■ REQUEST ■
Edit the lines below so that "developed" becomes "processed", keeping everything else the same. Leave the pictures out of your answer.

---------- SOURCE DATA ----------

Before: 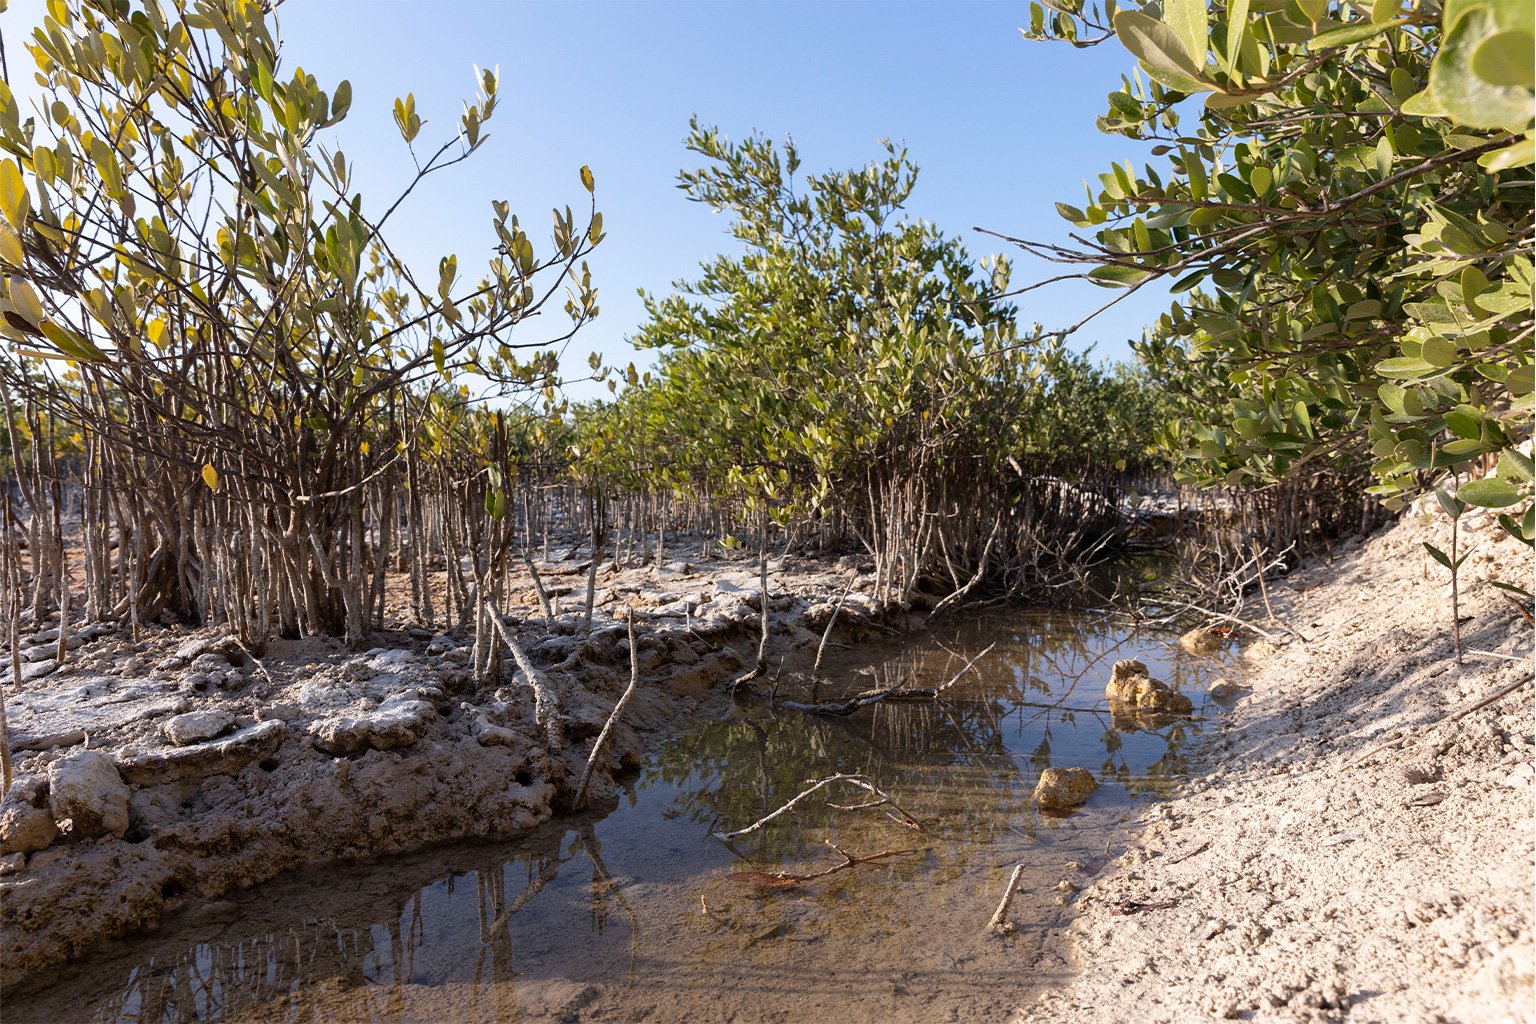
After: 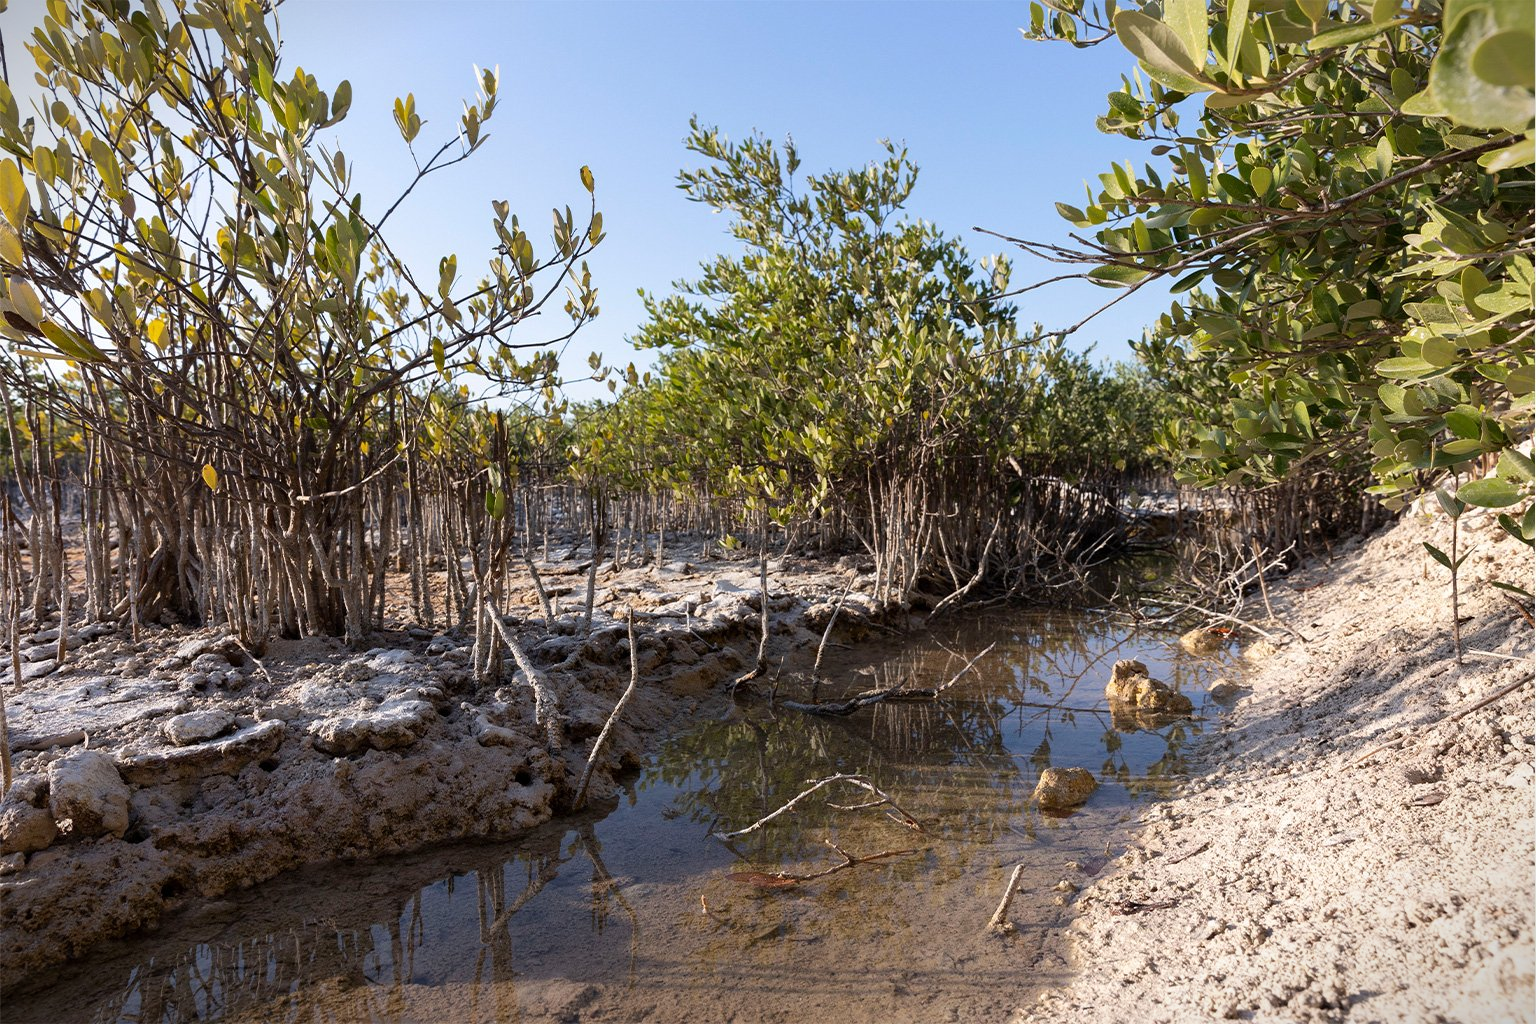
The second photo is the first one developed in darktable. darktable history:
vignetting: fall-off start 100.28%, brightness -0.586, saturation -0.127, width/height ratio 1.309, unbound false
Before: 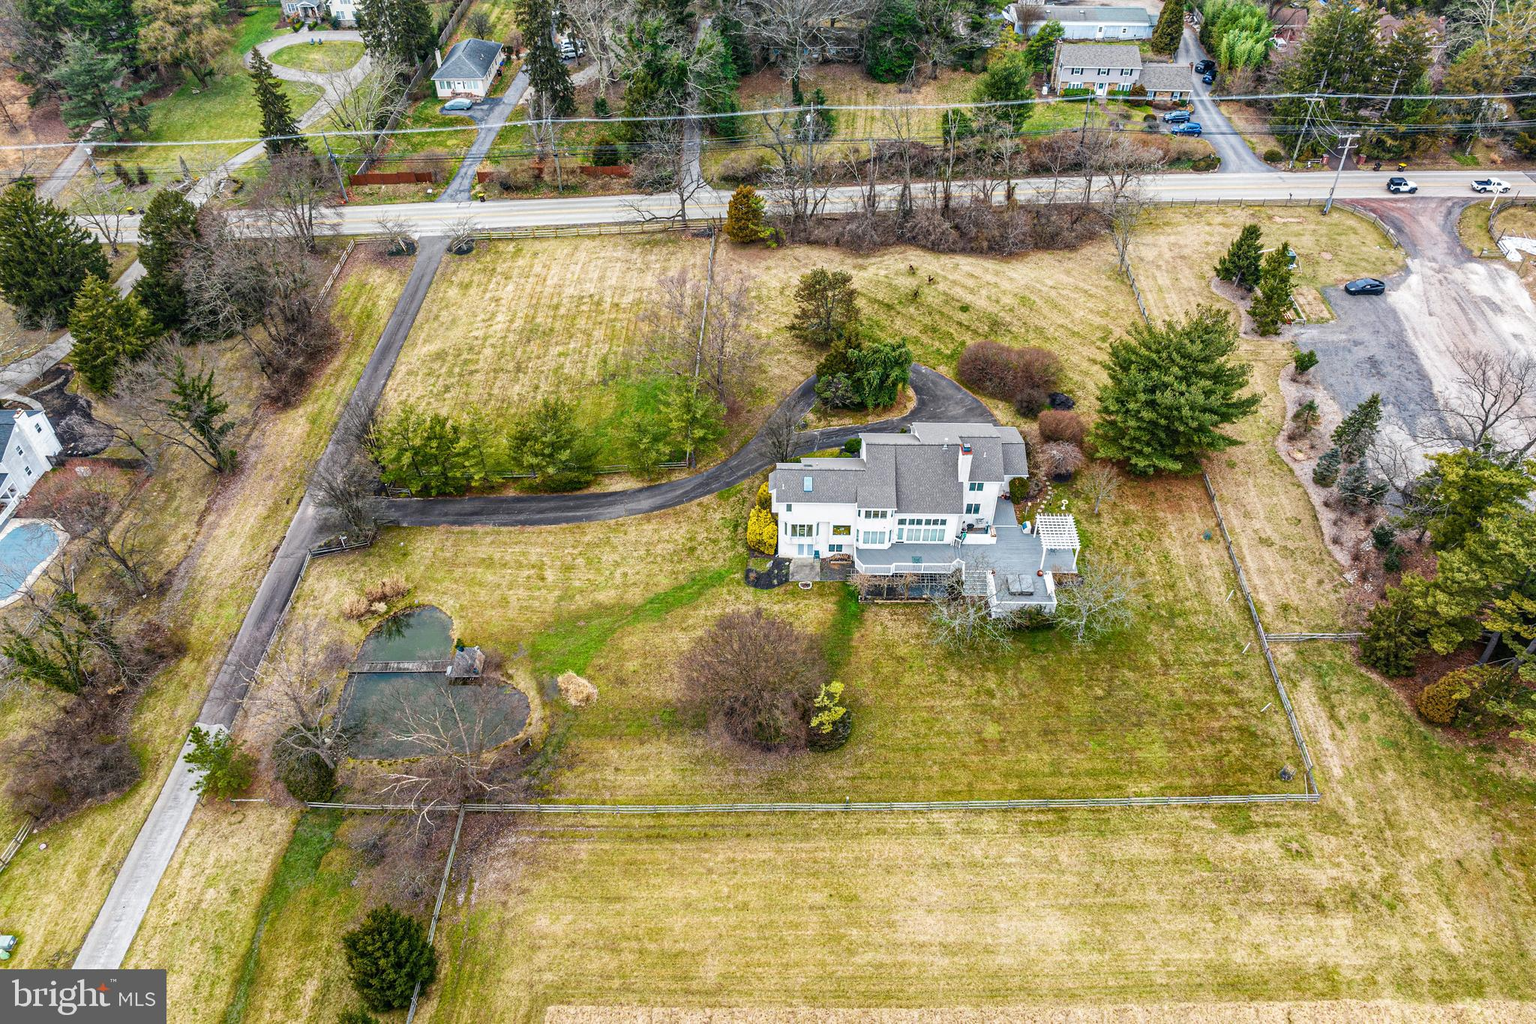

----------

■ CORRECT ANSWER ■
Before: 
After: 
The second photo is the first one processed in darktable. darktable history:
vignetting: fall-off start 100.28%, brightness -0.586, saturation -0.127, width/height ratio 1.309, unbound false
Before: 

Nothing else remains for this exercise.